A memorial lecture in honor of the late musician will be held at the Office of the President, Conference Hall on this Saturday 17th October 2020 under the theme; “Access to HIV Services during COVID-19 Pandemic.”
The Minister challenged people living positively with the virus to; confront, challenge, or educate someone who is stigmatizing and/or discriminating against them against a PLHIV.
“Seek knowledge about organizations that he/she can go to for help if he/she experiences stigma or discrimination; Advocate for the rights of all people living with HIV and for the rights and support of marginalized groups of people affected or infected with HIV/AIDS.” She noted
The event that will be held this Saturday will also be graced by Miss Y+ 2017/18 Queen Gloria Nawanyaga who will also be giving a keynote address.
It is however understood that the event will be held virtually via zoom and the general public will be free to joins via Meeting ID: 935 5736 1609 Passcode: PLM.
Philly Bongole Lutaaya is a legendary man who was among the first people to openly declare that he had HIV and therefore pioneered the fight against HIV and AIDS in Uganda.
When HIV/AIDS was first discovered in the ’80s, little was known about it and many people were dying.

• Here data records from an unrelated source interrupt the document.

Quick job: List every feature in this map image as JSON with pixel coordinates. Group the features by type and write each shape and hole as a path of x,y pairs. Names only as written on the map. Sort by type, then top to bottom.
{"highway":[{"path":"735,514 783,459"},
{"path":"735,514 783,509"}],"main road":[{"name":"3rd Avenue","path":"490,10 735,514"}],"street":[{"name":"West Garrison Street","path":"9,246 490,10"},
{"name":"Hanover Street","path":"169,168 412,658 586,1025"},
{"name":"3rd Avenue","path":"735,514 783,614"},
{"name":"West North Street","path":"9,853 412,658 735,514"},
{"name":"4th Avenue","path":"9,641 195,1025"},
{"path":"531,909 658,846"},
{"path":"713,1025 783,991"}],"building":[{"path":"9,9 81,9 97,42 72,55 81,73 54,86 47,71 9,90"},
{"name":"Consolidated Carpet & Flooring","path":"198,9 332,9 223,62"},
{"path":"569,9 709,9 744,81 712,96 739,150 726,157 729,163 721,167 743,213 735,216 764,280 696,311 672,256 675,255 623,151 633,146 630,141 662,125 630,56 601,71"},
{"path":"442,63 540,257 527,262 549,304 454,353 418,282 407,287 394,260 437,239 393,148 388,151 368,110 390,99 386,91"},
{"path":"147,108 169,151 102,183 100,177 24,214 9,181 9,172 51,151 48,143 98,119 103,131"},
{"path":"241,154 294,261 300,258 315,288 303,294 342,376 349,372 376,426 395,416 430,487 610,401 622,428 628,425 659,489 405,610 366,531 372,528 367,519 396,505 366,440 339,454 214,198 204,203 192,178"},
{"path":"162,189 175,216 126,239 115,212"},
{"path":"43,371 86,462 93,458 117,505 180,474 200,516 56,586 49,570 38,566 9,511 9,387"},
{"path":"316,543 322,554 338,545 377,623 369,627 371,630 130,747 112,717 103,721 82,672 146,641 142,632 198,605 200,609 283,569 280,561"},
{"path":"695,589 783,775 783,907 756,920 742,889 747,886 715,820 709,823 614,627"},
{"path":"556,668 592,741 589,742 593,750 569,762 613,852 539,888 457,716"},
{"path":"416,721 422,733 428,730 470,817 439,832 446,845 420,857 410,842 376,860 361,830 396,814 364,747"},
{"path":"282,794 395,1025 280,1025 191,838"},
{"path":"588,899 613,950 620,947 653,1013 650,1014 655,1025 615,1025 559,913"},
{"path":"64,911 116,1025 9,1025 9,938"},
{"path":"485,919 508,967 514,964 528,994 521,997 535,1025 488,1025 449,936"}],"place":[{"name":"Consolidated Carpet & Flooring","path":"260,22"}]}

Some thought it was as a result of a bad omen and that the affected families had been bewitched. There was a lot of fear among the general population because HIV/AIDS was indeed a death sentence. After all, medicines were not easily accessible to many people at the beginning.
This is the time that Philly Bongoley Lutaaya, one of Uganda’s greatest musicians, came out openly to announce that he was HIV positive and started preaching about HIV and how everyone should protect them.
This was the beginning of Uganda’s success story and Philly gave HIV/AIDS a face. He used music to convey a message of hope and to educate the population about HIV/AIDS and how to prevent it. He indeed pioneered the fight against stigma and discrimination of People Living with HIV/AIDS. Today, his song Alone and Frightened remains Uganda’s anthem for HIV/AIDS.
We celebrate him and look forward to celebrating him on a dedicated day to celebrate this Music Icon, Philly Bongole Lutaaya.